So we come to Christ and we think that we continue to operate under threat in order to do right. We think that “sanctification” involves a continued threat of punishment, and better mechanism to somehow obey or fulfill the law. In fact what has happened is that since the threat of condemnation has been taken away in Christ, just by simple belief we have landed ourselves back in a unified conception of the good. We have died to the law in Christ (Romans 7:4), so that since there is no longer any threat or coercion, we only have the aesthetic good left. As Paul says, “All things are lawful, but not all things are profitable.” (1 Corinthians 6:12) It is no longer an issue of fear of condemnation, but of what is profitable or desirable.
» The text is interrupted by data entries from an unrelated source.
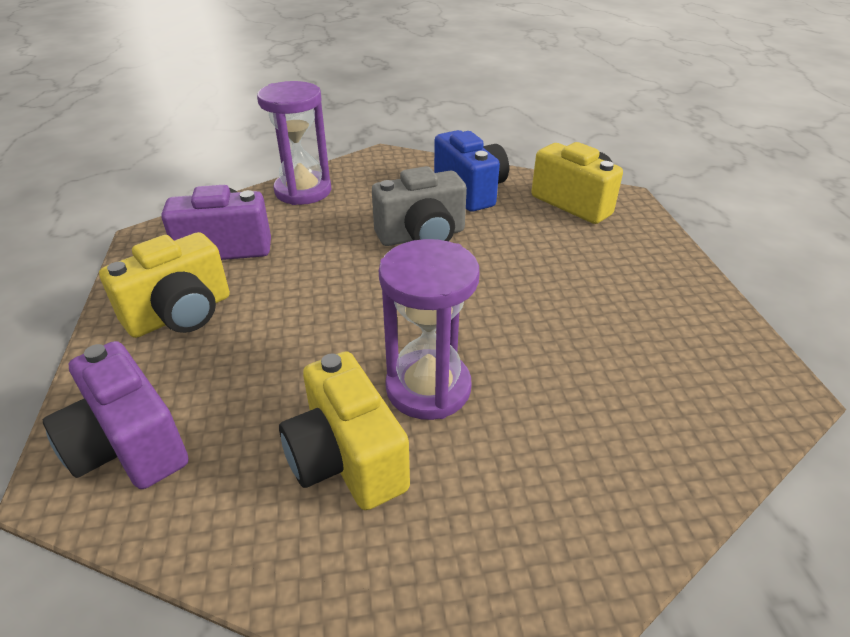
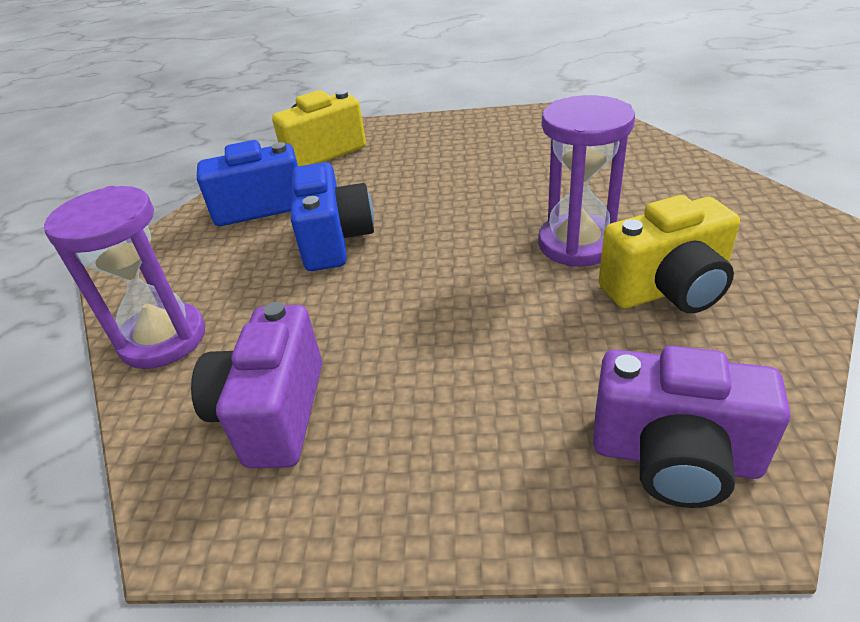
camera: 75 degrees left, 0 degrees up
purple camera [43,341,188,489] -> purple camera turned 45 degrees clockwise [593,346,790,508]
yellow camera [99,232,230,338] -> none
grey camera [372,166,467,246] -> blue camera [291,162,374,271]

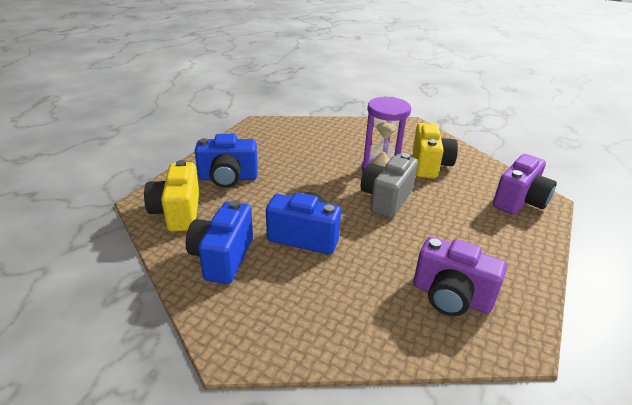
camera: 70 degrees left, 5 degrees down
purple hourglass [44,186,205,369] -> none
none -> blue camera [195,134,258,188]
none -> grey camera [361,153,418,218]

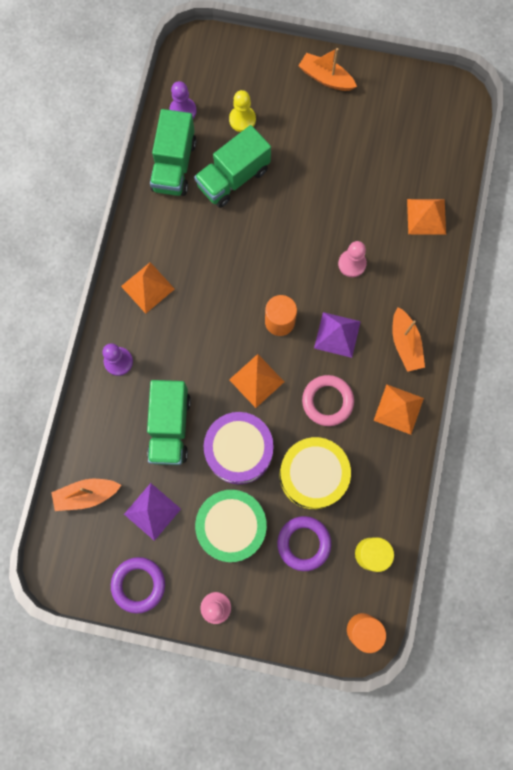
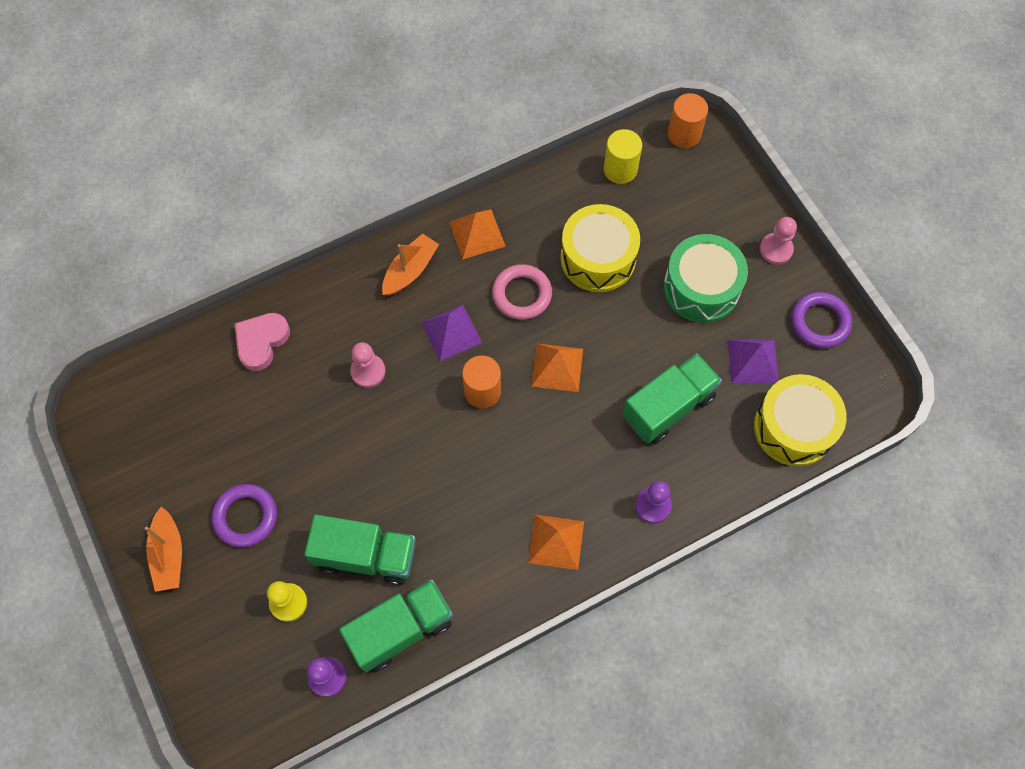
camera: 130 degrees left, 10 degrees down
orange boat [51,479,121,511] -> yellow drum [754,374,847,466]
purple drum [204,412,274,484] -> none
purple ring [277,516,331,571] -> purple ring moved to [212,484,277,547]
orange pyramid [407,199,446,235] -> pink heart [235,313,290,371]

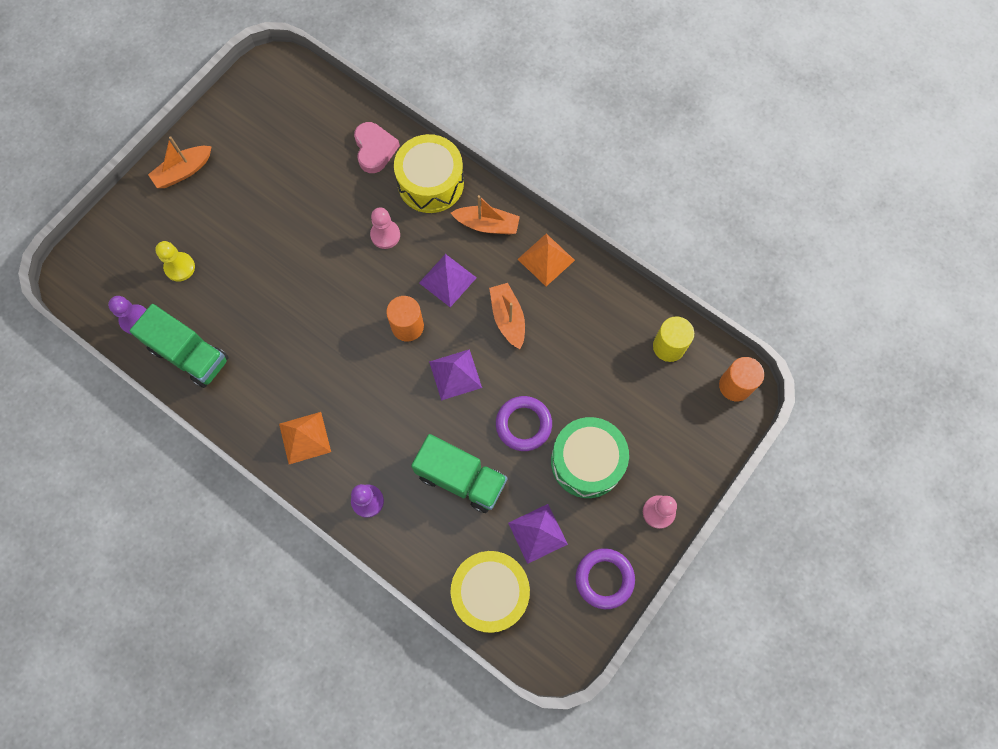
camera: 65 degrees right, 5 degrees up
purple ring [212,484,277,547] -> purple ring moved to [496,396,552,451]
pink heart [235,313,290,371] -> pink heart turned 75 degrees clockwise [354,122,400,173]
green truck [304,514,416,585] -> none
pink ring [492,264,552,320] -> orange boat [489,283,525,349]
orange pyramid [531,344,583,392] -> purple pyramid [429,349,482,401]
yellow drum [560,204,640,292] -> yellow drum moved to [394,134,464,213]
Do you see what I am saying here? Because the threat of punishment is genuinely removed through simple faith in the power of Christ’s blood, all things have become permissible. It is not a question of what things you can do without being condemned. In Christ you cannot be condemned. The whole appeal of the forbidden is over with. It becomes a question of what is best. In Christ you can think your own thoughts. Like the woman caught in adultery, there is no one on earth who can condemn you, and even God does not condemn you though you are genuinely guilty. What is left is your freedom. Go your way and sin no more. If it isn’t your way, it is still sin if you act from coercion and threat. Your heart must choose being mastered by the good or it isn’t really good! You now have the freedom to choose what is best because it “masters” you – you choose the good because you love it. This is the only true virtue anyway. When you choose sin you choose the lesser of aesthetic goods, and because there is no condemnation you are able to easily confess and repent without regret (2 Corinthians 7:10), and receive experiential cleansing in order to choose the right way from the heart.
Finally, through the blood of Jesus the law is fulfilled, and the Holy Spirit is thus able to bless us with His presence. We have the unction and empowerment to walk in powerful gifting and revelation and supernatural truth. We have a Helper. The whole Christian life becomes, not a question of lawfulness, but of love and gifting and service for the good of the body (Romans 12:3-8). If we think that we gain access to the unction and presence of the Holy Spirit by a sinless avoidance of threat, we err. The Holy Spirit honors Jesus’ blood in coming to us, not our flawed filthy-rags righteousness. In Christ we can always expect the favor and help and kindness of God poured out over us despite our daily need of mercy and grace. We have daily mercy and grace, and so the Holy Spirit is poured out within us day by day.